Directions for this task |
Rewrite the stretch of the listing from the line containing "Як живе Канівська громада на" through the line containing "Удовенко загинув на війні" as a JSON list of strings, one string per line, leaving out blank lines.

Saved entries |
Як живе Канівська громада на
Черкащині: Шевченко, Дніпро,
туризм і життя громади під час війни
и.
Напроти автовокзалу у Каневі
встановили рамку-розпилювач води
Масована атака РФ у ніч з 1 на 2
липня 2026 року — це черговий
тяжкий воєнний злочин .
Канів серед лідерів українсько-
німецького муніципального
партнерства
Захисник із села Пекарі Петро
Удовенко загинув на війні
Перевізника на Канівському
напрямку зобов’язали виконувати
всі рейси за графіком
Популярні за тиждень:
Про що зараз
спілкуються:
--
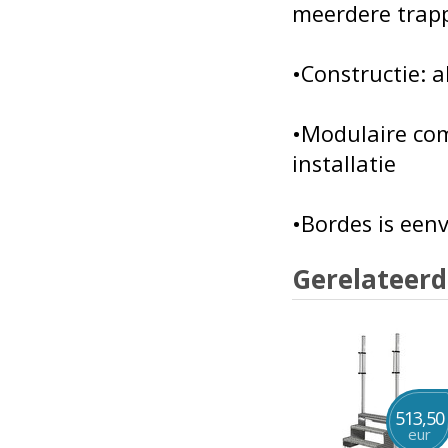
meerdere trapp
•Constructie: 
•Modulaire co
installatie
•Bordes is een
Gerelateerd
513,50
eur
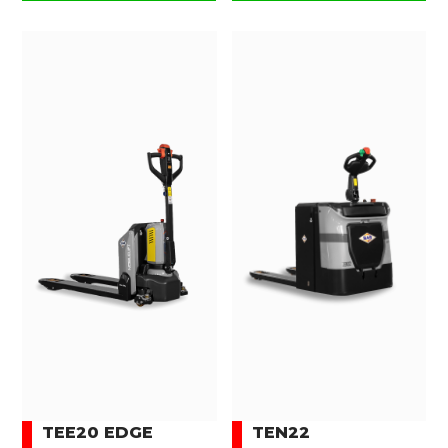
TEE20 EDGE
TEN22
==
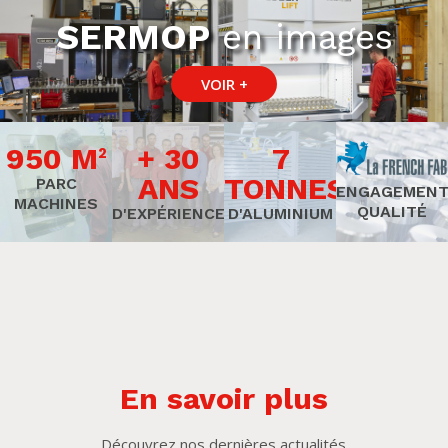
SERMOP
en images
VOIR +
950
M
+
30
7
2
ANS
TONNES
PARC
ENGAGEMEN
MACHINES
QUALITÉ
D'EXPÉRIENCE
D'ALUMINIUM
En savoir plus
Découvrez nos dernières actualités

Problem solution |
[
  "Як живе Канівська громада на",
  "Черкащині: Шевченко, Дніпро,",
  "туризм і життя громади під час війни",
  "и.",
  "Напроти автовокзалу у Каневі",
  "встановили рамку-розпилювач води",
  "Масована атака РФ у ніч з 1 на 2",
  "липня 2026 року — це черговий",
  "тяжкий воєнний злочин .",
  "Канів серед лідерів українсько-",
  "німецького муніципального",
  "партнерства",
  "Захисник із села Пекарі Петро",
  "Удовенко загинув на війні"
]